A concrete example would be like this:

  1. CPU launches a kernel
  2. The kernel updates the value of __device__ variableA to be 5 and then crashes
  3. CPU memcpy the value of variableA from device to host, what is the value the CPU gets in this case, 5 or something else?

Can someone show the rationale behind this?

The behavior is undefined in the event of a CUDA error which corrupts the CUDA context.

This type of error is evident because it is "sticky", meaning once it occurs, every single CUDA API call will return that error, until the context is destroyed.

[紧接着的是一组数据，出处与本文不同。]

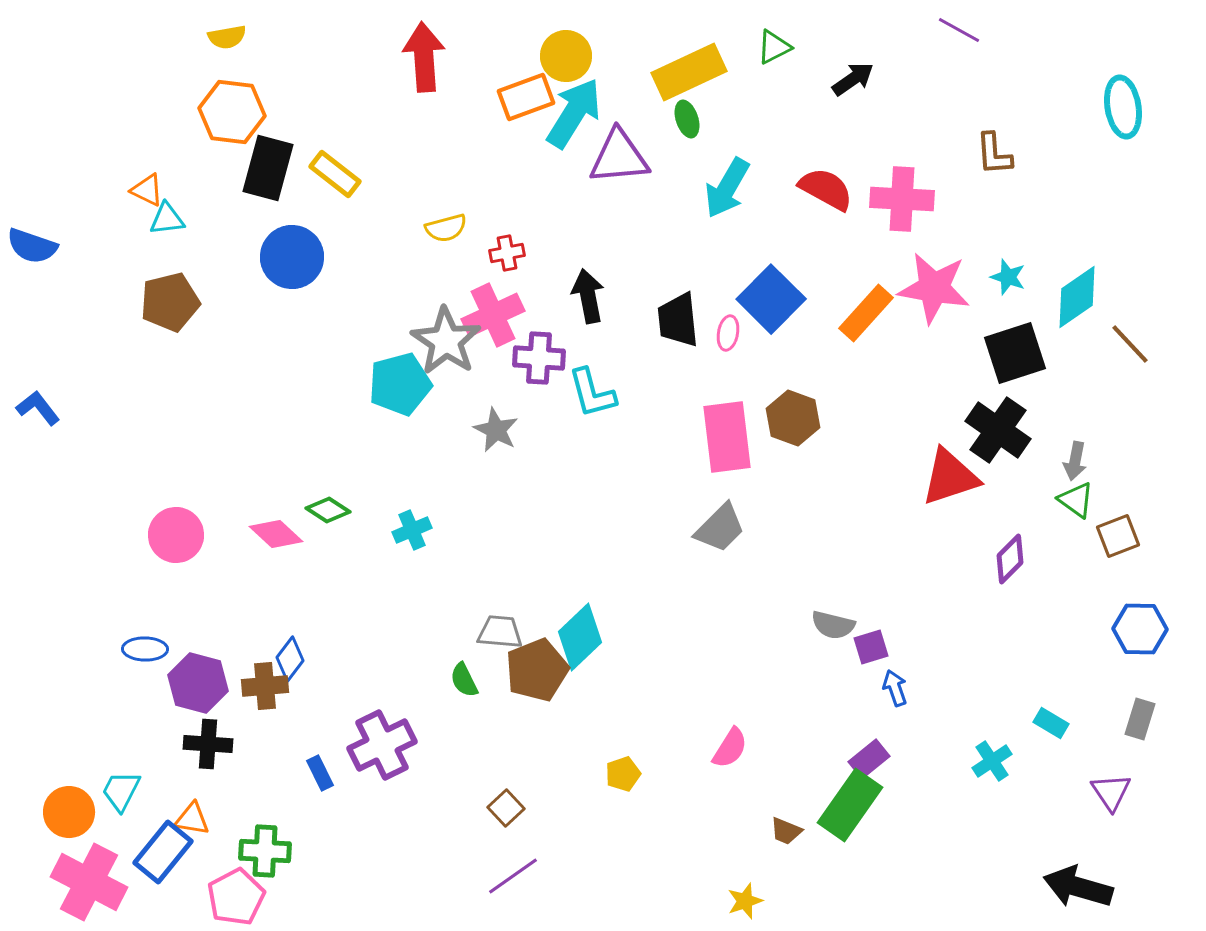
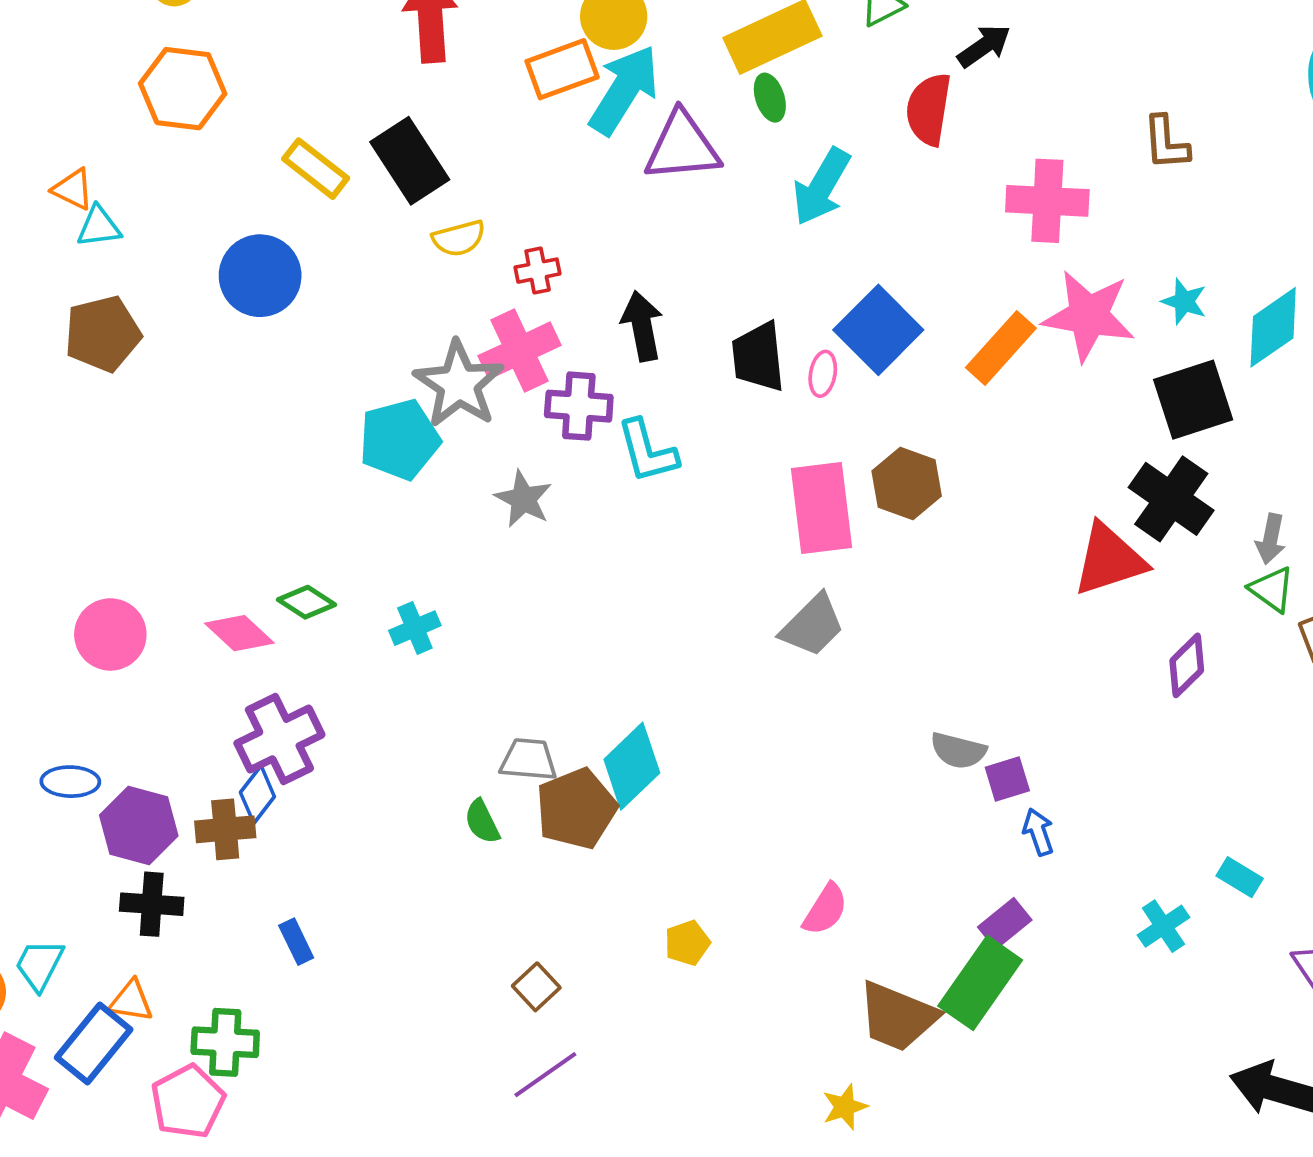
black rectangle: (268, 168) -> (410, 161), moved, turned -48
red semicircle: (826, 189) -> (929, 109), moved, turned -110
purple cross: (382, 745) -> (279, 739), moved
brown trapezoid: (786, 831) -> (898, 1016), size x2.0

Non-sticky errors are cleared automatically after they are returned by a cuda API call (with the exception of cudaPeekAtLastError). Any "crashed kernel" type error (invalid access, unspecified launch failure, etc.) will be a sticky error. In your example, step 3 would (always) return an API error on the result of the cudaMemcpy call to transfer variableA from device to host, so the results of the cudaMemcpy operation are undefined and unreliable -- it is as if the cudaMemcpy operation also failed in some unspecified way.

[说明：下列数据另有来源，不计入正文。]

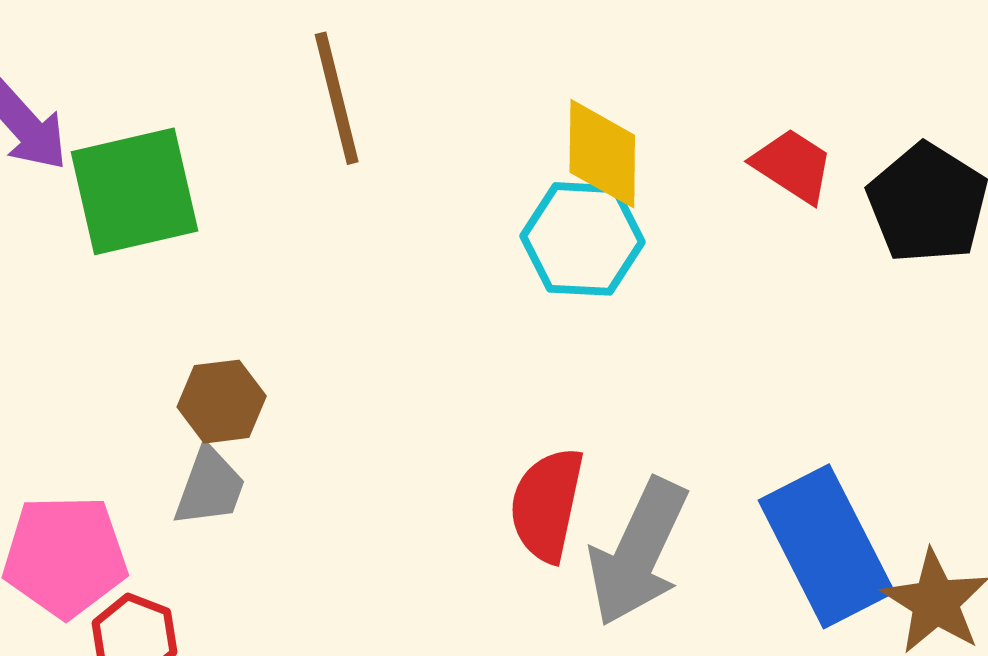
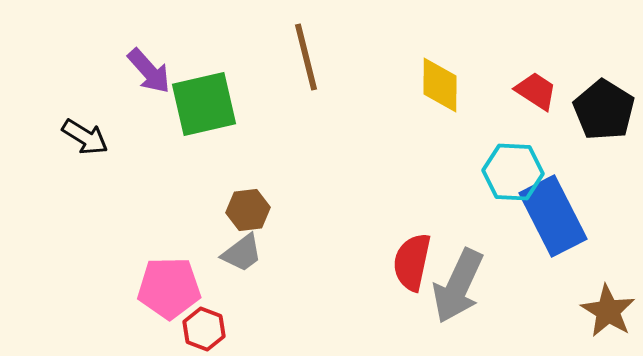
cyan hexagon: (583, 239) -> (513, 172), moved
gray trapezoid: (210, 487) -> (242, 253), turned 33
blue rectangle: (826, 546) -> (553, 216), moved

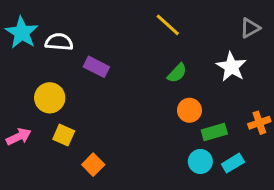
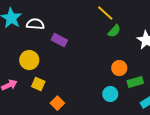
green semicircle: (177, 73) -> (114, 31), moved
cyan circle: (200, 161) -> (110, 94), moved

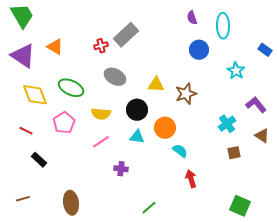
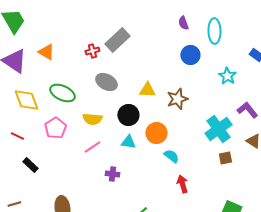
cyan cross: (227, 124) -> (218, 129), size x1.5

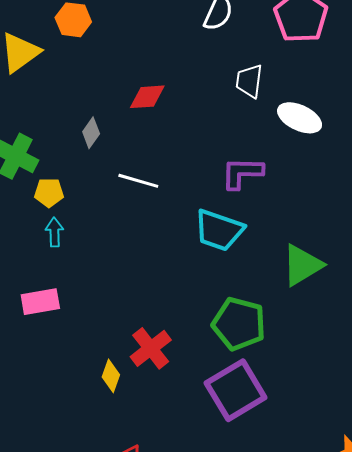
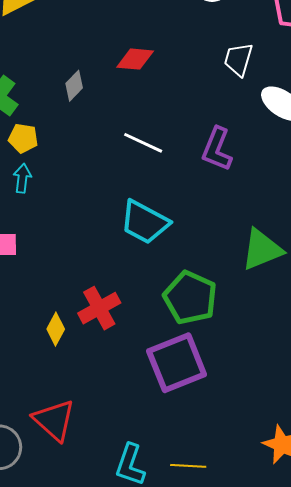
purple L-shape: (242, 173) -> (217, 149), turned -78
white line: (138, 181) -> (143, 143), moved
cyan trapezoid: (219, 230) -> (145, 222), moved

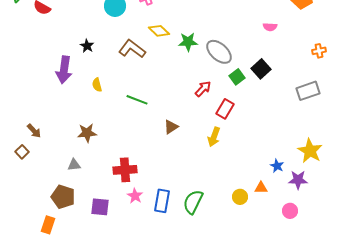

Since the behavior of a corrupted CUDA context is undefined, there is no definition for the contents of any allocations, or in general the state of the machine after such an error.

An example of a non-sticky error might be an attempt to cudaMalloc more data than is available in device memory. Such an operation will return an out-of-memory error, but that error will be cleared after being returned, and subsequent (valid) cuda API calls can complete successfully, without returning an error. A non-sticky error does not corrupt the CUDA context, and the behavior of the cuda context is exactly the same as if the invalid operation had never been requested.

This distinction between sticky and non-sticky error is called out in many of the documented error code descriptions, for example:

non-sticky, non-cuda-context-corrupting:

cudaErrorMemoryAllocation = 2 The API call failed because it was unable to allocate enough memory to perform the requested operation.

sticky, cuda-context-corrupting:

cudaErrorMisalignedAddress = 74 The device encountered a load or store instruction on a memory address which is not aligned. The context cannot be used, so it must be destroyed (and a new one should be created). All existing device memory allocations from this context are invalid and must be reconstructed if the program is to continue using CUDA.